The dynamics of S&H are, in many respects, different from water supply, and S&H policies and programmes face particular challenges of design and implementation. For example, a central feature of improvement of S&H is changes in behaviour, which compares with the focus of water supply projects on use by communities.

Research Areas

Research areas of interest include:
  • Socio-cultural aspects: behaviour change - local perceptions and benefits
  • Technical aspects: design, management; sustaining S&H technologies
  • Policy and institutional drivers, including how political will may be successfully mobilised
  • Financing systems
  • Gender aspects
  • Environmental aspects: hydro-geology and links with water resource management

Activities

Case Studies

A case study was carried out in Southern Nations, Nationalities and People’s Region (SNNPR), focusing on the approach adopted by the SNNPR Bureau of Health to meet the challenge of the Universal Access Plan.
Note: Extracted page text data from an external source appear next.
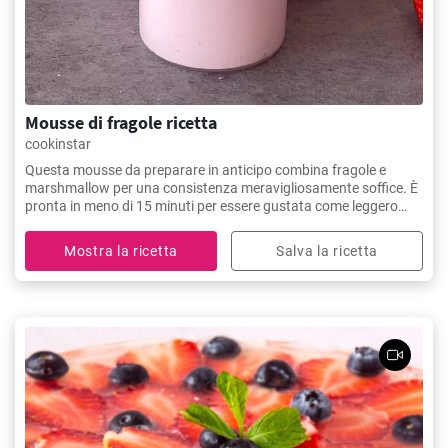
Mousse di fragole ricetta
cookinstar
Questa mousse da preparare in anticipo combina fragole e
marshmallow per una consistenza meravigliosamente soffice. È
pronta in meno di 15 minuti per essere gustata come leggero
dessert estivo.
Mostra la ricetta
Salva la ricetta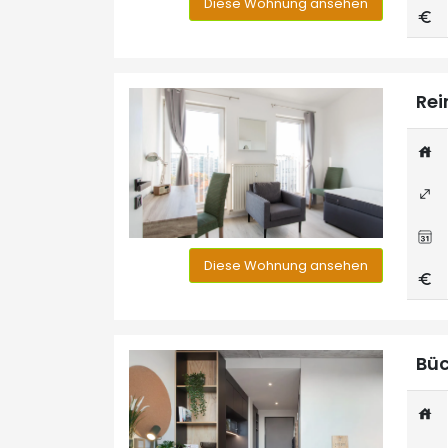
Diese Wohnung ansehen
Rei
Diese Wohnung ansehen
Büc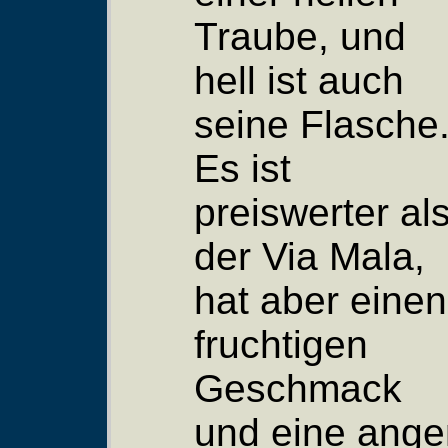
Traube, und
hell ist auch
seine Flasche
Es ist
preiswerter al
der Via Mala,
hat aber einen
fruchtigen
Geschmack
und eine ang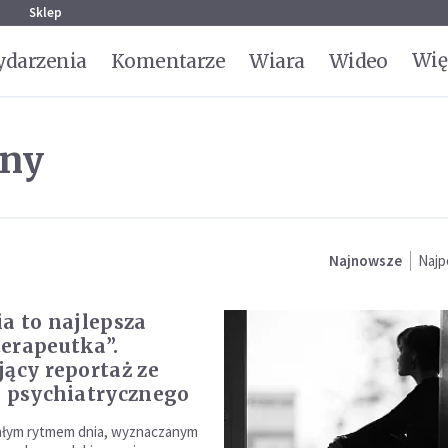
g
Sklep
Wię
darzenia
Komentarze
Wiara
Wideo
zny
Najnowsze
Najp
ia to najlepsza
erapeutka”.
jący reportaż ze
a psychiatrycznego
ałym rytmem dnia, wyznaczanym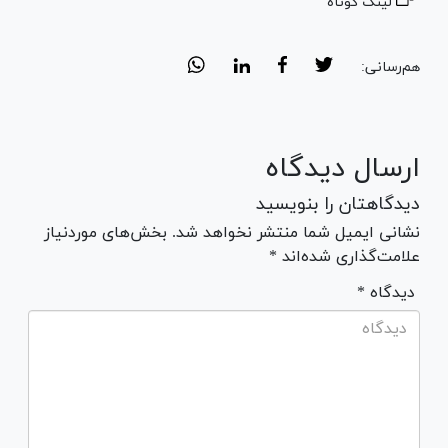
لینک کوتاه
هم‌رسانی:
ارسال دیدگاه
دیدگاهتان را بنویسید
نشانی ایمیل شما منتشر نخواهد شد. بخش‌های موردنیاز
علامت‌گذاری شده‌اند *
* دیدگاه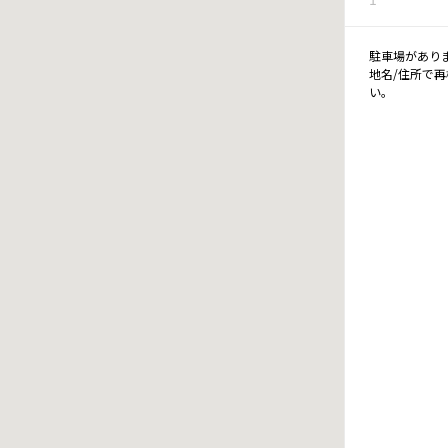
駐車場があり
地名/住所で
い。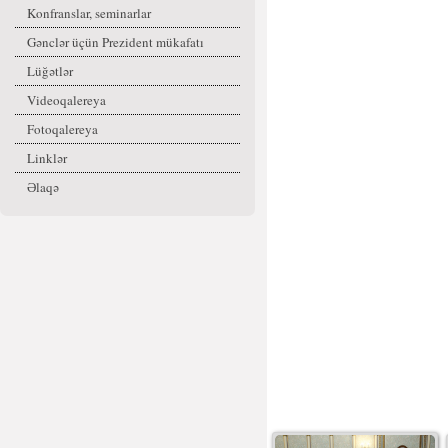
Konfranslar, seminarlar
Gənclər üçün Prezident mükafatı
Lüğətlər
Videoqalereya
Fotoqalereya
Linklər
Əlaqə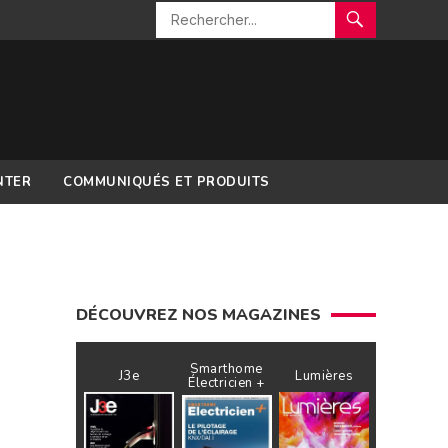
NTER
COMMUNIQUÉS ET PRODUITS
DÉCOUVREZ NOS MAGAZINES
Smarthome
J3e
Lumières
Électricien +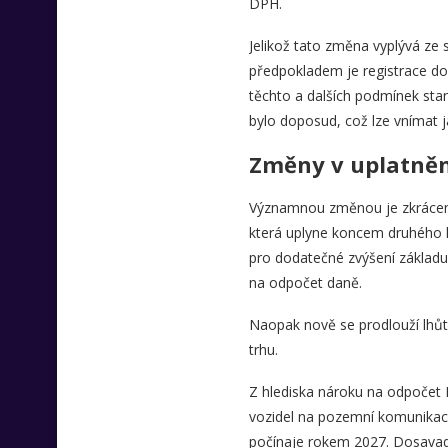
DPH.
Jelikož tato změna vyplývá ze
předpokladem je registrace do
těchto a dalších podmínek stan
bylo doposud, což lze vnímat j
Změny v uplatněn
Významnou změnou je zkrácení 
která uplyne koncem druhého k
pro dodatečné zvýšení základu
na odpočet daně.
Naopak nově se prodlouží lhůta
trhu.
Z hlediska nároku na odpočet D
vozidel na pozemní komunikaci,
počínaje rokem 2027. Dosavadn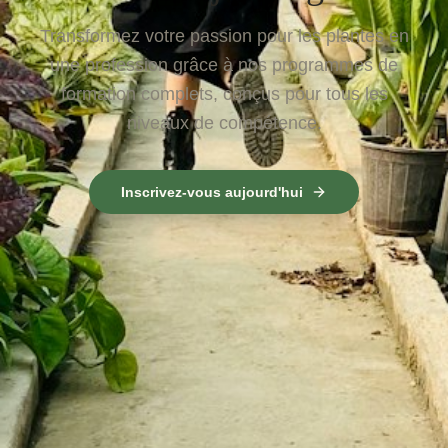
Transformez votre passion pour les plantes en
une profession grâce à nos programmes de
formation complets, conçus pour tous les
niveaux de compétence.
Inscrivez-vous aujourd'hui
The Regional Bureau of Health (BoH) in SNNPR region has been piloting different approaches since 2003. Methodologies promoted include community dialogue systems, training of voluntary community health promoters, and participatory hygiene promotion approaches, and coverage in the region has increased dramatically. This study aimed to assess technical and socio-cultural factors affecting the success of the approach, and how political momentum was created, messages communicated and policy objectives institutionalised.

The study identified a number of key factors for success, including high-level political leadership from the minister and the cabinet, a willingness to improvise and try a variety of approaches, the use of local (cheap) materials for latrine construction, skill in managing donor inputs, and the decision to make S&H part of a broader community health package accompanied by training of a team of health extension workers.

Long-Term Action Research Studies (LARS)

The S&H component will play a central role in the planned LARS focusing on achievement of the Universal Access Plan. The S&H aspects of the study will build directly on the findings of the case study already undertaken.